3. After the discussion is over, the client might feel the manager has understood and accepted the need. The client is led to believe their needs will be met.
4. But there is no follow through by the PM. The client becomes confused and uncertain. The client then might feel left alone in the dark and begin losing trust in the team.
There are several reasons why PMs miss their focus on satisfying clients, needs:
- Prioritizing urgent matters over important ones.
- Forgetting about the need.
- Not listening carefully and realizing the importance of a need.
- Having difficulty in identifying and understanding an indirectly expressed need.
- Avoiding inconvenient or challenging problems and postponing their resolution.
An unsatisfied need can ultimately result in client disappointment and might spur the client to terminate the project or seek services elsewhere.
Meeting client needs is crucial to the success of any project.
The following steps ensure that client needs are always met:
- Practice active listening to pay attention to exactly what the client says.
- Confirm with the client what you think the client said to avoid misunderstandings. Follow up with a written summary to the client to ensure you are both on the same page.
- Clarify any unclear needs by asking questions like, "Is something bothering you?".
- Maintain a register of client needs and problems to keep track of everything.
- Treat satisfaction of each new client need as a separate sub-project to ensure the attention it deserves.

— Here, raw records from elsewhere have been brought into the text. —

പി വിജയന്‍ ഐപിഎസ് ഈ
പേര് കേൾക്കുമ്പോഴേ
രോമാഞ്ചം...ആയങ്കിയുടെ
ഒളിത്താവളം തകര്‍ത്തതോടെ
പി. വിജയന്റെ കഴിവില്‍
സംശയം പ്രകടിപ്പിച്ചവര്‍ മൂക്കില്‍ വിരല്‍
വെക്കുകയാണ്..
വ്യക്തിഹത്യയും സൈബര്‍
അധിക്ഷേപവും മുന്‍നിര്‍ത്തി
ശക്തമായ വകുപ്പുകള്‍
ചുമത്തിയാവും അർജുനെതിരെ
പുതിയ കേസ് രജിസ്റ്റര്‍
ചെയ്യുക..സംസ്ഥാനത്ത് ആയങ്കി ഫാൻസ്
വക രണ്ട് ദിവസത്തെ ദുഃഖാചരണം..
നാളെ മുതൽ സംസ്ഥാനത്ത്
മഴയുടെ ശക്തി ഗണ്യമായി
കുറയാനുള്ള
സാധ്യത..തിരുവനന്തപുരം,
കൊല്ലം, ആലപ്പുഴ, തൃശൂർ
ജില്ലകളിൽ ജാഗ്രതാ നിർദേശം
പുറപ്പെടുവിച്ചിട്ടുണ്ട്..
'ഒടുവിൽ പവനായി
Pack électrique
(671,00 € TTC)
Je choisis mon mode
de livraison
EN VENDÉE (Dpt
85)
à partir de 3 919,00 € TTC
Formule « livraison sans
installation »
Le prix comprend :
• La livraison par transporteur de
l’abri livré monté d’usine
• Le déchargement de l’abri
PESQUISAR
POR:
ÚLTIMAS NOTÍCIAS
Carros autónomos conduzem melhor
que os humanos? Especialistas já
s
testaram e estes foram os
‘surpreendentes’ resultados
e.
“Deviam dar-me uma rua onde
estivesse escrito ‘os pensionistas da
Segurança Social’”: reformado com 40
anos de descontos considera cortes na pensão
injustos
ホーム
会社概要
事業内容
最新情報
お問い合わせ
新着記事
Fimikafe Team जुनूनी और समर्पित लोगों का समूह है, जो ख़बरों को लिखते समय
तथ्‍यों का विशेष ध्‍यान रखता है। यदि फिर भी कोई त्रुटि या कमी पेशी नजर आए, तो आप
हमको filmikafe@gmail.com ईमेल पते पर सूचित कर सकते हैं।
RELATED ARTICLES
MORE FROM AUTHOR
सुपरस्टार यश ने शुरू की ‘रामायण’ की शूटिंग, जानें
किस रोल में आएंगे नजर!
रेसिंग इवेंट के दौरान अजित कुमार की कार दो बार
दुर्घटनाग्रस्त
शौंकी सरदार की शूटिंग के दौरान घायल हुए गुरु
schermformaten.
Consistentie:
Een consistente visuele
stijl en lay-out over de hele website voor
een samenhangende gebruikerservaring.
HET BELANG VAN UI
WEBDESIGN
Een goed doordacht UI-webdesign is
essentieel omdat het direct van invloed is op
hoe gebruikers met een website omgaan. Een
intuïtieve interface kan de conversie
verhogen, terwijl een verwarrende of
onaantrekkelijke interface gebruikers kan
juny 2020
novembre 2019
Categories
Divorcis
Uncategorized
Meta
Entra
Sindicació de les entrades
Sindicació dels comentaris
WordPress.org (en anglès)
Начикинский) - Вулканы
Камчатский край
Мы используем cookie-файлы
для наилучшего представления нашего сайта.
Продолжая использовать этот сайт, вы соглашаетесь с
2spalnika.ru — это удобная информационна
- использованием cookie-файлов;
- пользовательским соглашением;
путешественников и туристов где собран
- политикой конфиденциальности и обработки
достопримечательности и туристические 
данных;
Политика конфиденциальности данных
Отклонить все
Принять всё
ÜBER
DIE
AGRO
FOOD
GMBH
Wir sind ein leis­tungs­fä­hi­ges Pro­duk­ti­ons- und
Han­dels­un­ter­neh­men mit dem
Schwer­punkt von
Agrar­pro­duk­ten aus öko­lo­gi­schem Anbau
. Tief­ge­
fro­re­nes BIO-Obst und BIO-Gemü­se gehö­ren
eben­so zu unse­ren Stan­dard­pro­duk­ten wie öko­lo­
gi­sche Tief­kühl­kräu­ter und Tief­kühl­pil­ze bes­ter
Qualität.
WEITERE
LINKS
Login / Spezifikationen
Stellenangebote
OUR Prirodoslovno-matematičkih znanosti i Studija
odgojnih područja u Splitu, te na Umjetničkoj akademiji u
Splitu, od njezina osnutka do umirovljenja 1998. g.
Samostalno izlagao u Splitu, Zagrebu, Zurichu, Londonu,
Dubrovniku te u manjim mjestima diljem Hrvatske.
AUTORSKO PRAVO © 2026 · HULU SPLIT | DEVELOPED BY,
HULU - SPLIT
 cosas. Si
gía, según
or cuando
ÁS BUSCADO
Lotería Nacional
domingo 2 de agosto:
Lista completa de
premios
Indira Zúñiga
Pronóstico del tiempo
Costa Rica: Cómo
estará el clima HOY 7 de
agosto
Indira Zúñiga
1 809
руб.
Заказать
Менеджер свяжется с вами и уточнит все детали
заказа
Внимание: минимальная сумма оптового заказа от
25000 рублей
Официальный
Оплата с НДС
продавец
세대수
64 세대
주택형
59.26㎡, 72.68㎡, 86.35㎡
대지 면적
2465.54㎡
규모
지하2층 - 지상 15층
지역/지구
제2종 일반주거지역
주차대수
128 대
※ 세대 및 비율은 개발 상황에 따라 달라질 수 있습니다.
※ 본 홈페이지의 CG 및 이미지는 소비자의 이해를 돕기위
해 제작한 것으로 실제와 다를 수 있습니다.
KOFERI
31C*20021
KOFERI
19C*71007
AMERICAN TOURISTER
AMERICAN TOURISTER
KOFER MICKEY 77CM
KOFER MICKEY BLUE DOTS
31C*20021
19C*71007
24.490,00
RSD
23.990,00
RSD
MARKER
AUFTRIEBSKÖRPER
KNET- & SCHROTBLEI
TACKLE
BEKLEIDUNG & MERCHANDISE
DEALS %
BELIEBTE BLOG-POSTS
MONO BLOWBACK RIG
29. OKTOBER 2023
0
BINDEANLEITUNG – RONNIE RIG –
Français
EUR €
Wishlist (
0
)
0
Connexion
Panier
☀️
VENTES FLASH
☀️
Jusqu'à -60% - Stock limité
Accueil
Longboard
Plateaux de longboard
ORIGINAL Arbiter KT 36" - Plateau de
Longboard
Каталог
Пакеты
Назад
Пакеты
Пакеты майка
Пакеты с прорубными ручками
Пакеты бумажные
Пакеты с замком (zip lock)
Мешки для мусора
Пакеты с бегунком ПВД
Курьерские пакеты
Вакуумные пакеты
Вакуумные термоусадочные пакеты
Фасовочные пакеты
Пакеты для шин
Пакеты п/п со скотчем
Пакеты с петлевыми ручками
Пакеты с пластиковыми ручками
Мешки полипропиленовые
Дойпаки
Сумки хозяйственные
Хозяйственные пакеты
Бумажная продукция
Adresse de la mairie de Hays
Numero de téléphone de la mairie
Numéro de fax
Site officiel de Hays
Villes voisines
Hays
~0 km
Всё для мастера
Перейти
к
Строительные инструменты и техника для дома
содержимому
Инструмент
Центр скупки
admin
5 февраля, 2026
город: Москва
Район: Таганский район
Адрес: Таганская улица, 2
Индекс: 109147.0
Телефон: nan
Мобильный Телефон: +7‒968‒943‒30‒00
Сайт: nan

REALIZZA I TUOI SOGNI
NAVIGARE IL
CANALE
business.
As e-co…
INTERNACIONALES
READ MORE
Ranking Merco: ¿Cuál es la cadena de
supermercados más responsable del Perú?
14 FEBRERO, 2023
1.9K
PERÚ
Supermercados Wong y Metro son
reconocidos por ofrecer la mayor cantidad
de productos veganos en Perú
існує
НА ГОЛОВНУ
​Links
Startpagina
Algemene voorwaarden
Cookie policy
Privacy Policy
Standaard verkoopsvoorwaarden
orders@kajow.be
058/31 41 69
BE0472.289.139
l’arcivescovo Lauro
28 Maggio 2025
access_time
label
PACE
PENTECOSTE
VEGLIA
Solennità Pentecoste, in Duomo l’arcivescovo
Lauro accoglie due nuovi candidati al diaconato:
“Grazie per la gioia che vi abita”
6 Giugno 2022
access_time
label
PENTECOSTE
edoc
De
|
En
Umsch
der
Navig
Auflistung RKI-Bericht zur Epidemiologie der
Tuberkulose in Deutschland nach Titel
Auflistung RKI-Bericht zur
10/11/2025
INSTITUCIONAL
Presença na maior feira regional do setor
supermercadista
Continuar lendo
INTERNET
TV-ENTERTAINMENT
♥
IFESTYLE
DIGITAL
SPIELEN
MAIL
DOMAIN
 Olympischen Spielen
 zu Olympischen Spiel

Project managers must provide regular updates and feedback to clients to keep them informed and ensure they continue meeting all client needs. By doing so, they avoid the risk of client disappointment and increase the probability of successful project delivery.
Not removing an underperforming team member from the project on time
Not removing a team member from a project on time can negatively affect both the team and the client. When team members are not performing up to par, it is essential to address the issue efficiently and effectively.
Some common signs that a team member must be replaced:
- A team member constantly repeats mistakes. They might also have an excuse for every failure and not take responsibility for their actions.
- Another red flag is when the team member accepts criticism but does nothing to improve performance.
- Underperforming team members adversely affect the team. Those low performers might impact the rest of the team.
- Sometimes, the client might even complain about the individual’s attitude.
There are several reasons why project managers might avoid removing team members from a project. The most common include:
- Project managers are worried about finding a suitable replacement.
- Confronting someone about their performance is psychologically challenging. Some managers choose to avoid conflict situations entirely.
Ignoring an underperforming team member can have several negative outcomes
- Team morale drops and team members might start leaving the project, creating additional stress and workload for the remaining members.
- The quality of the work might suffer, leading to client disappointment and the potential loss of the project.
- Finally, the team member in question might unexpectedly leave the project, forcing the team to frantically look for a replacement.
If a team member is not performing, it is crucial to address the issue head-on.
- While having a difficult conversation with the individual might be challenging, it is necessary for the team’s success. If you have any reason to believe that the person is not suited for the position, then you are probably right, and it is time to act.
- Another option is to prepare a replacement plan for the future, so you are not caught off guard if the team member does eventually leave.
Ultimately, the sooner you replace an underperforming person, the better for everyone involved.
Common mistakes in project management can—and do—seriously damage collaboration.
It is crucial that the PM must:
- Be realistic about the scope the team can complete within a given timeline
- Forgetting about the need.
- Not listening carefully and realizing the importance of a need.
Knowing where pitfalls lie helps keep the best balance between everyone’s interests on a project, ensuring a successful launch.